All Apps and Add-ons
cancel
Turn on suggestions
Auto-suggest helps you quickly narrow down your search results by suggesting possible matches as you type.
Showing results for 
Search instead for 
Did you mean: 
Ask a Question

convert the SQL query to Splunk search

saranya
New Member
‎03-11-2013 11:59 PM

SELECT COUNT(a.service_number)
FROM valid_services a,
dashboard b
WHERE a.service_number = b.service_number;

How to retrieve service_number from two different files having common values. Can you pls convert the above query to Splunk search and reply ASAP.

Tags (1)
0 Karma
Reply

wagnerbianchi
Splunk Employee
Splunk Employee
‎03-12-2013 05:30 AM

Did you try to find what events from each file have in common as when you join tables using SQL?

0 Karma
Reply

saranya
New Member
‎03-13-2013 11:04 PM

I have two files and Service_number is the common field in both files. Values in this filed are also similar.
Example:
a.Service_number b.Service_number
11065 11068
11066 11067
11067 11066

I need the output of events with matching values. Say in this example, only output with 11066 and 11067.

0 Karma
Reply

jrodman
Splunk Employee
Splunk Employee
‎03-12-2013 01:07 AM

It's hard to answer this outright, in SQL there are some presumptions that the datasets are relatively finite (with a lot of optimizations to scale a fair ways) while in splunk you get a fairly direct control over using disparate data stores.
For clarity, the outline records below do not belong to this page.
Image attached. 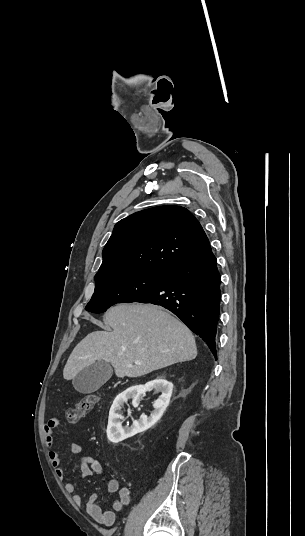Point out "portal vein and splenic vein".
I'll return each mask as SVG.
<instances>
[{
  "label": "portal vein and splenic vein",
  "mask_w": 305,
  "mask_h": 536,
  "mask_svg": "<svg viewBox=\"0 0 305 536\" xmlns=\"http://www.w3.org/2000/svg\"><path fill=\"white\" fill-rule=\"evenodd\" d=\"M135 364H140V362H135Z\"/></svg>",
  "instance_id": "obj_1"
}]
</instances>
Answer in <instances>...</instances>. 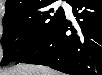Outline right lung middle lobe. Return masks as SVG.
<instances>
[{
  "label": "right lung middle lobe",
  "instance_id": "dd1d6c3e",
  "mask_svg": "<svg viewBox=\"0 0 102 75\" xmlns=\"http://www.w3.org/2000/svg\"><path fill=\"white\" fill-rule=\"evenodd\" d=\"M54 1L37 8L4 15L1 66L16 62L41 44L64 19V10L52 8Z\"/></svg>",
  "mask_w": 102,
  "mask_h": 75
}]
</instances>
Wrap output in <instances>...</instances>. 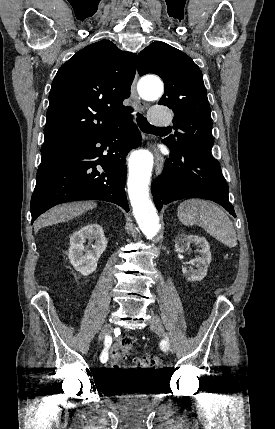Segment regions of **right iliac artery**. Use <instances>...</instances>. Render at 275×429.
<instances>
[{
	"mask_svg": "<svg viewBox=\"0 0 275 429\" xmlns=\"http://www.w3.org/2000/svg\"><path fill=\"white\" fill-rule=\"evenodd\" d=\"M111 343H112V338L107 335L104 341V349L100 356V360L102 363H105L108 360V348L110 347Z\"/></svg>",
	"mask_w": 275,
	"mask_h": 429,
	"instance_id": "1",
	"label": "right iliac artery"
}]
</instances>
Events are effective for traversing very large amounts of unstructured data, filtering on keywords, time, and fields. Enrichment tables can be readily stored as lookups. Structured tables that want to be queried at scale can be created with tsidxstats (still a bit unpolished at the moment).

I think for this case you have a valid_services table with a pretty finite set of entries. Probably you want to render this as a lookup so that you can enrich your events which have service numbers with the service names.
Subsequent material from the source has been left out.